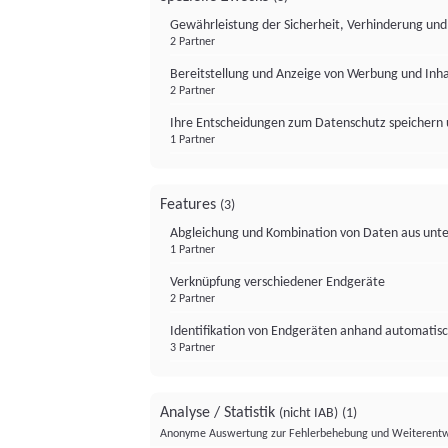
Gewährleistung der Sicherheit, Verhinderung un
2 Partner
Bereitstellung und Anzeige von Werbung und Inh
2 Partner
Ihre Entscheidungen zum Datenschutz speichern 
1 Partner
Features
(3)
Abgleichung und Kombination von Daten aus unte
1 Partner
Verknüpfung verschiedener Endgeräte
2 Partner
Identifikation von Endgeräten anhand automatisc
3 Partner
Analyse / Statistik
(nicht IAB)
(1)
Anonyme Auswertung zur Fehlerbehebung und Weiterentw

· · · · · · ·

WHAT TO WORK ON: Pictures aside, reproduce all of the material above without alteration.

WRITTEN RESPONSE:
Gewährleistung der Sicherheit, Verhinderung un
2 Partner
Bereitstellung und Anzeige von Werbung und Inh
2 Partner
Ihre Entscheidungen zum Datenschutz speichern 
1 Partner
Features
(3)
Abgleichung und Kombination von Daten aus unte
1 Partner
Verknüpfung verschiedener Endgeräte
2 Partner
Identifikation von Endgeräten anhand automatisc
3 Partner
Analyse / Statistik
(nicht IAB)
(1)
Anonyme Auswertung zur Fehlerbehebung und Weiterentw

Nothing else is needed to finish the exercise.